**Aufgabenstellung:**
Kürzen Sie im unten stehenden Forumsthread zur Windows-Verzeichnisgröße den Absatz, der mit „ich habe die Aufgabe bekommen“ beginnt, und behalten Sie dabei seine wesentlichen Angaben bei.

**Vorliegender Text:**
━━━

# Windows Verzeichnisgröße auslesen...



## dPo2000 (29. August 2003)

Hallo,

ich habe die Aufgabe bekommen die Verzeichnisstruktur einiger Rechner auszulesen. Dies soll bis zu einem bestimmen "Level" passieren (die Baumstruktur betreffend). Ist dies mit Windows Bordmitteln zu erreichen? Wenn ja - wie? Ich habe schon gegoogelt und mich bei verschiedenen Softwareseiten umgeschaut aber das Problem ist das viele Tools keine Exportfunktion besitzen oder auch jede Verknüpfung mitverfolgen (und ich will nicht die Größe meines Netzwerkes wissen ;] )...

Kennt jemand ein brauchbares Tool!?


Danke!


----------



## Georg Melher (29. August 2003)

Um welche Windows Version geht es denn ?


----------



## Scorp (29. August 2003)

Das Tool heisst  GetFoldersize.
und ich bin der Meinung, dass ein Kollege daraus schonmal eine Liste exportiert hat, bin aber nicht ganz sicher...


----------



## lohokla (29. August 2003)

Das geht auch mit Dos:
Also ['win-Taste' + r] > "cmd" > "cd c:\" > "dir /a:d /o:s /s /b > Verzeichnis.txt"

━━━

**Angezeigte Datensätze:**
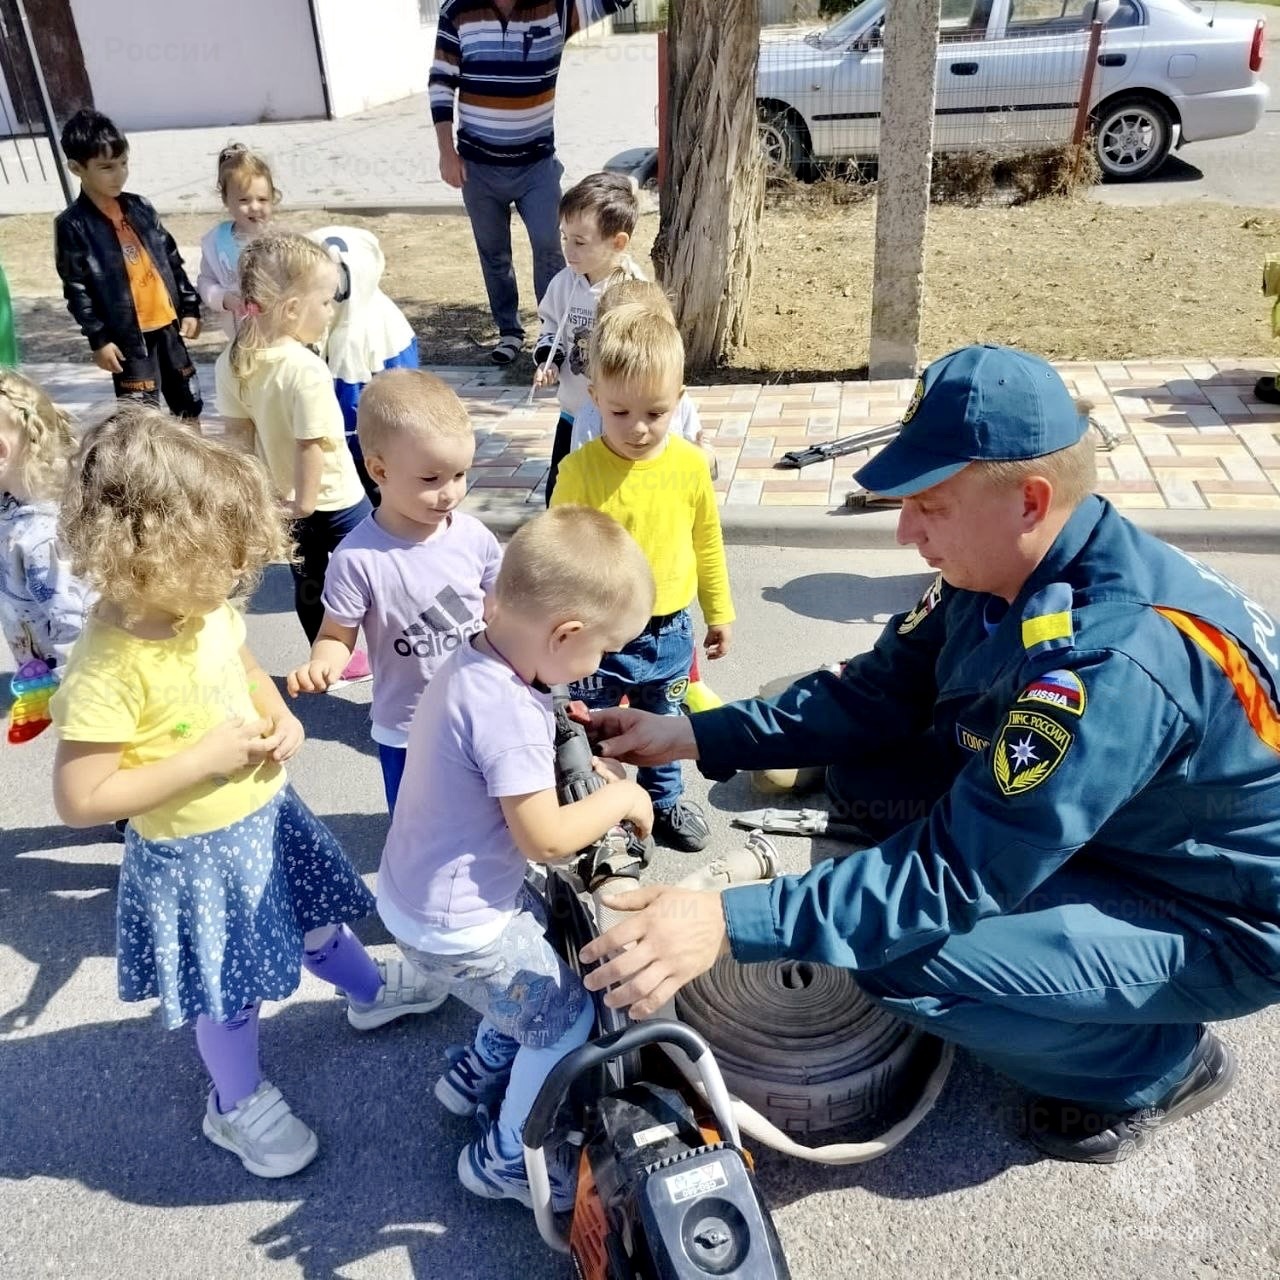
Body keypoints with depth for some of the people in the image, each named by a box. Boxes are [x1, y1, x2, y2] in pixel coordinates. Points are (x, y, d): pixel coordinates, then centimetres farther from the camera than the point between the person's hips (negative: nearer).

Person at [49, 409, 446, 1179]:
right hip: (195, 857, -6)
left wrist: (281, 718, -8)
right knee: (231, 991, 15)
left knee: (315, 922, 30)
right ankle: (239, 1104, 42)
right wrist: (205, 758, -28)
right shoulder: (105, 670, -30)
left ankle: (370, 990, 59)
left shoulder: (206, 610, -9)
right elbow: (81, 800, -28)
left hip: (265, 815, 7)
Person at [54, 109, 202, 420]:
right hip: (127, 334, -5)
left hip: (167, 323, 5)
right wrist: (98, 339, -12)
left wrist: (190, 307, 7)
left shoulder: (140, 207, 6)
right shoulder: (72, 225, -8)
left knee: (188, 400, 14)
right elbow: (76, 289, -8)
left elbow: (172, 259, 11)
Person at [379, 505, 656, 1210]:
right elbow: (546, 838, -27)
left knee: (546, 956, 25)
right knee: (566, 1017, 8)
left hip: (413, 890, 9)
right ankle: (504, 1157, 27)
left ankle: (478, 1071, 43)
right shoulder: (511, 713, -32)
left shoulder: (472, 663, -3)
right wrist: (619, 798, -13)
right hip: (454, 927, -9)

━━━

**Antwortfeld:**
Die Verzeichnisstruktur einiger Rechner soll bis zu einer bestimmten Ebene der Baumstruktur ausgelesen werden. Gefragt wird, ob und wie das mit Windows-Bordmitteln möglich ist. Die Suche über Google und auf Softwareseiten zeigte, dass viele Tools keine Exportfunktion besitzen oder jeder Verknüpfung folgen und damit die Größe des ganzen Netzwerks ermitteln würden.